Lucian.—You are an admirable pleasant fellow. Let me embrace you. How Apollo and the Muses may rank you on Parnassus I am not very certain; but, if I were Master of the Ceremonies on Mount Olympus, you should be
placed, with a full bowl of nectar before you, at the right hand of Momus.
Rabelais.—I wish you were; but I fear the inhabitants of those sublime regions will like your company no better than mine. Indeed, how Momus himself could get a seat at that table I can’t well comprehend. It has been usual, I confess, in some of our Courts upon earth, to have a privileged jester, called the king’s fool. But in the Court of Heaven one should not have supposed such an officer as Jupiter’s fool.
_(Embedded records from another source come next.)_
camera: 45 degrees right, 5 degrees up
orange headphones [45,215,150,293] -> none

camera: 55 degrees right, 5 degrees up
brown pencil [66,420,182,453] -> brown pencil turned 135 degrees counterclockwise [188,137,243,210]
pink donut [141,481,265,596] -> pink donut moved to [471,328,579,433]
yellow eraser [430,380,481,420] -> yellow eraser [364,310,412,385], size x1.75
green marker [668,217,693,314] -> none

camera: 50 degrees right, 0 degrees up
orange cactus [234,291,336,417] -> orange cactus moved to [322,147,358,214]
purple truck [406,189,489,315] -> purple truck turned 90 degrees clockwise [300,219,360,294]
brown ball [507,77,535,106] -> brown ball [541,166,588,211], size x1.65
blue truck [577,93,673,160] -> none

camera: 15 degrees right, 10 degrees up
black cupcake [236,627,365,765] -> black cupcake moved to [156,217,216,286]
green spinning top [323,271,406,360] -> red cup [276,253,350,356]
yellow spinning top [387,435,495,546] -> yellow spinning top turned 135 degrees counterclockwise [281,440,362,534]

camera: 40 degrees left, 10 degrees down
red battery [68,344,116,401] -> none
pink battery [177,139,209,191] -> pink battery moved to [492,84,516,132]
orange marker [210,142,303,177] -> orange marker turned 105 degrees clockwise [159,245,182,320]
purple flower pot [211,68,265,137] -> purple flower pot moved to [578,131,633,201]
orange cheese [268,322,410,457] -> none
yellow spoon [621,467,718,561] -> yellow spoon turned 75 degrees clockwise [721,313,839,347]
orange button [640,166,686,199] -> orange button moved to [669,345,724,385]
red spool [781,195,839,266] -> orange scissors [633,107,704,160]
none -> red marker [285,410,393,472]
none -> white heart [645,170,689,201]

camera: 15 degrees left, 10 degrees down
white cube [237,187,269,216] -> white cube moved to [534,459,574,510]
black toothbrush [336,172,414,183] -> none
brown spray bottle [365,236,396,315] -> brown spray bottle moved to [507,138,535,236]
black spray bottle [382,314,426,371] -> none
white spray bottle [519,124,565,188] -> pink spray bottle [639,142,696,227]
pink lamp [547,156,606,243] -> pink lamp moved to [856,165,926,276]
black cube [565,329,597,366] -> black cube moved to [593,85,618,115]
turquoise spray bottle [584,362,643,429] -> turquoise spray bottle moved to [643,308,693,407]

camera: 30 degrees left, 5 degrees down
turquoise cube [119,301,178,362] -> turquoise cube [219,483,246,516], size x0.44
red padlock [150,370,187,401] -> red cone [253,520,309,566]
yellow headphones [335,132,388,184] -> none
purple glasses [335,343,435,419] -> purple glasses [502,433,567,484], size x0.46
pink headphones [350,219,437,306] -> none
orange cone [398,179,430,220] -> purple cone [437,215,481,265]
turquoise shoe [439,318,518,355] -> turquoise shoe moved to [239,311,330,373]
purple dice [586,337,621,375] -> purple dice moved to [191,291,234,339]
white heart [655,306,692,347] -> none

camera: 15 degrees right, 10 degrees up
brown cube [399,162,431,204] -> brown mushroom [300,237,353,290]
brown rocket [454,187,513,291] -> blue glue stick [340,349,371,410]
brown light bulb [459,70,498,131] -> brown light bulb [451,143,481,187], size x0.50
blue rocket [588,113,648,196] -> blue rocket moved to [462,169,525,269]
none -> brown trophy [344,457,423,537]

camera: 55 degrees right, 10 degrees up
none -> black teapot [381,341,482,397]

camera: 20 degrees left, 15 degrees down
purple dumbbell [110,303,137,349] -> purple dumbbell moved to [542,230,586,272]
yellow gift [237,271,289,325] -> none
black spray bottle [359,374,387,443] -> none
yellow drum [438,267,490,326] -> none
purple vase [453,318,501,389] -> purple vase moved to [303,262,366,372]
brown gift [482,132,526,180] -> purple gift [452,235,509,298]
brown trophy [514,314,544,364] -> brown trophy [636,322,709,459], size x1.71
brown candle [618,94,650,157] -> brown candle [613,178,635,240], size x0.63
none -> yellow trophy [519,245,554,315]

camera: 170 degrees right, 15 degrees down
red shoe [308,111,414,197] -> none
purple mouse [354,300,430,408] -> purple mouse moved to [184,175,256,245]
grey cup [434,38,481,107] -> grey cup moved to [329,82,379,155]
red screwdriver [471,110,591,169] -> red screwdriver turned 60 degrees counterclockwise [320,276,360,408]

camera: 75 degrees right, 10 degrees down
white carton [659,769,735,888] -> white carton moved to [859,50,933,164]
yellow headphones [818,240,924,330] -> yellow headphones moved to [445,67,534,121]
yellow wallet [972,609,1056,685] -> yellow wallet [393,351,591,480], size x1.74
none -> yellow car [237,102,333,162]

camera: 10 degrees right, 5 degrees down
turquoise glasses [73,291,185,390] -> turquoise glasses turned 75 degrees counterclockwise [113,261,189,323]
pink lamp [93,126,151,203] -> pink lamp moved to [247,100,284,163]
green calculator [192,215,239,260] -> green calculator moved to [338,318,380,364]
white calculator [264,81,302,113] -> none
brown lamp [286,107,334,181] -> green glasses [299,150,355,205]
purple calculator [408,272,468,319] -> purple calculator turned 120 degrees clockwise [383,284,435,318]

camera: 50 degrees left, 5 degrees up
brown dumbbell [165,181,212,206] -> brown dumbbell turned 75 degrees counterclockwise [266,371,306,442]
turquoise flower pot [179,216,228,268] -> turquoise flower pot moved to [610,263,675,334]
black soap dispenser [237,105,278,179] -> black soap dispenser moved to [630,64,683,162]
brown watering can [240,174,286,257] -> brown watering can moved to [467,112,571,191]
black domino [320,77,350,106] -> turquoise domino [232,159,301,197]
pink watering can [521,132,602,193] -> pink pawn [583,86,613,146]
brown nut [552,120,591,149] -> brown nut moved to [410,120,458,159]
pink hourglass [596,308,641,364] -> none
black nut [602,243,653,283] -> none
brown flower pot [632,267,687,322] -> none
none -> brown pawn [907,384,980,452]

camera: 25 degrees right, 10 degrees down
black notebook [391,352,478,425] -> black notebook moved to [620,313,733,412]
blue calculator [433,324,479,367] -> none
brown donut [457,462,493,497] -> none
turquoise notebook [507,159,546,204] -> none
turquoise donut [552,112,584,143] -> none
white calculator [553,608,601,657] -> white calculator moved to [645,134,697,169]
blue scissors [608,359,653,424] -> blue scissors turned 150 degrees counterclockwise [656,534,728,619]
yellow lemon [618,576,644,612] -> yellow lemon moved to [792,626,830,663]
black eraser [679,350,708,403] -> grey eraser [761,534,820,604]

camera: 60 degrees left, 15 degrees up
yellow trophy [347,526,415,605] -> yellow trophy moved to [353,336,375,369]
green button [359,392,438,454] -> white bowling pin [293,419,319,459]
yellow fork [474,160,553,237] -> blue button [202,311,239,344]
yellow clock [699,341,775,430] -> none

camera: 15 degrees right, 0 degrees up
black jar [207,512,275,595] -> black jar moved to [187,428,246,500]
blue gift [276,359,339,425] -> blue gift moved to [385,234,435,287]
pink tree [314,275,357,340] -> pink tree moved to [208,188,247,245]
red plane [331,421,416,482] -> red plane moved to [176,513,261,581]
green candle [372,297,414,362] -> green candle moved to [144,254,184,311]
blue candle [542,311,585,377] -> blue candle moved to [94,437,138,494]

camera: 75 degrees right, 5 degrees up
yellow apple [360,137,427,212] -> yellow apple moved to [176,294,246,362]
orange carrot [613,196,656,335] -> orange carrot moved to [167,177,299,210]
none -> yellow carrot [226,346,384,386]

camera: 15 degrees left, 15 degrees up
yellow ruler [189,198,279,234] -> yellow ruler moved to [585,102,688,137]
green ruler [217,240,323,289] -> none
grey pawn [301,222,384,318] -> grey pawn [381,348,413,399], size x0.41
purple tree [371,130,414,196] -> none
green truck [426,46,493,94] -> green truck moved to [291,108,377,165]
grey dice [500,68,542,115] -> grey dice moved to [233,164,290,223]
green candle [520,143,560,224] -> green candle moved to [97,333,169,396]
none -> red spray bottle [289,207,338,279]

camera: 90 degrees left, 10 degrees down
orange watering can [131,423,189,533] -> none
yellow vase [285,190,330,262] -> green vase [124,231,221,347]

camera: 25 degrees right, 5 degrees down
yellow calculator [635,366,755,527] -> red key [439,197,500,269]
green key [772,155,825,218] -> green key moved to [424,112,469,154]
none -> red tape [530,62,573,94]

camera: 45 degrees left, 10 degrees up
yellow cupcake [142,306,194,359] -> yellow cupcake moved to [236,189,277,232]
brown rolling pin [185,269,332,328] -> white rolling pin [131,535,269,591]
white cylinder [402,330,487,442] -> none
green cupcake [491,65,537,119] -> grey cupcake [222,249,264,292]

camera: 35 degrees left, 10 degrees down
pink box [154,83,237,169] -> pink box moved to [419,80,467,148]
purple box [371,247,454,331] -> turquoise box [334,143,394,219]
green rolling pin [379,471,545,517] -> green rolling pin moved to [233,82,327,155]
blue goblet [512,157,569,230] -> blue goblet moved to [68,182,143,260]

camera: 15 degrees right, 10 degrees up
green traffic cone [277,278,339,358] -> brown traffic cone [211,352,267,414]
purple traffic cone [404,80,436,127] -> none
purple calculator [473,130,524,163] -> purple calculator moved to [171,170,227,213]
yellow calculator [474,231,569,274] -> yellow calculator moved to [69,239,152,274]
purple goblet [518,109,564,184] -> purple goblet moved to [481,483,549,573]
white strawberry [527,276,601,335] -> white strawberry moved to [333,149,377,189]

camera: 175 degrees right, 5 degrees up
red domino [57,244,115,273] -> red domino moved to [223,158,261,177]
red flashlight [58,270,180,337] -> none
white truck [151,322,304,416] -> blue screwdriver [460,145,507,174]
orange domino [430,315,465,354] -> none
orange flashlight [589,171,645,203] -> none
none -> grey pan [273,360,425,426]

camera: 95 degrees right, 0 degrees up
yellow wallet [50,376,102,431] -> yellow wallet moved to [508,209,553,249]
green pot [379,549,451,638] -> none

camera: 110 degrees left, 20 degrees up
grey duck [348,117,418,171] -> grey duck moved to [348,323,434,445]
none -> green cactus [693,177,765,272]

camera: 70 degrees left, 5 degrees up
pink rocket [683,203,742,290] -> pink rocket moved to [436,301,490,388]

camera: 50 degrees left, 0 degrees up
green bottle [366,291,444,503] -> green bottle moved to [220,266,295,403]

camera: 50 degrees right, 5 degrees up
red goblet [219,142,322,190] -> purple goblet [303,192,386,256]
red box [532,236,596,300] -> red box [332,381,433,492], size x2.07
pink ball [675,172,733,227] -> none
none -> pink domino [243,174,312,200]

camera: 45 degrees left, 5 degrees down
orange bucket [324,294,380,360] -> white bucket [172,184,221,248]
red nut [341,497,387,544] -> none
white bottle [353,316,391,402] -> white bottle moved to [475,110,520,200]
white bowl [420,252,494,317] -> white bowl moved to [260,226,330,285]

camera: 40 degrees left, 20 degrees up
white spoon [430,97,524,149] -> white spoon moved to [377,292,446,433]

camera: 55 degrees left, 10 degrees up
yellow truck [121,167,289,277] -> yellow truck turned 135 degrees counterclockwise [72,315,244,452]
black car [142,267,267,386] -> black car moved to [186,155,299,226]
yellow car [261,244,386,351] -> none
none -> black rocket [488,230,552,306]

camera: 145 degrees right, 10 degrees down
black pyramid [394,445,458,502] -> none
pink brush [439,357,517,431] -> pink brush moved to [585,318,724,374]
Your allegorical theology in this point is very abstruse.
Lucian.—I think our priests admitted Momus into our heaven, as the Indians are said to worship the devil, through fear. They had a mind to keep fair with him. For we may talk of the giants as much as we please, but to our gods there is no enemy so formidable as he. Ridicule is the terror of all false religion. Nothing but truth can stand its lash.
Rabelais.—Truth, advantageously set in a good and fair light, can stand any attacks; but those of Ridicule are so teasing and so fallacious that I have seen them put her ladyship very much out of humour.
Lucian.—Ay, friend Rabelais, and sometimes out of countenance too. But Truth and Wit in confederacy will strike Momus dumb. United they are invincible, and such a union is necessary upon certain occasions. False Reasoning is most effectually exposed by Plain Sense; but Wit is the best opponent to False Ridicule, as Just Ridicule is to all the absurdities which dare to assume the venerable names of Philosophy or Religion. Had we made such a proper use of our agreeable talents; had we employed our ridicule to strip the foolish faces of Superstition, Fanaticism, and Dogmatical Pride of the serious and solemn masks with which they are covered, at the same time exerting all the sharpness of our wit to combat the flippancy and pertness of those who argue only by jests against reason and evidence
in points of the highest and most serious concern, we should have much better merited the esteem of mankind.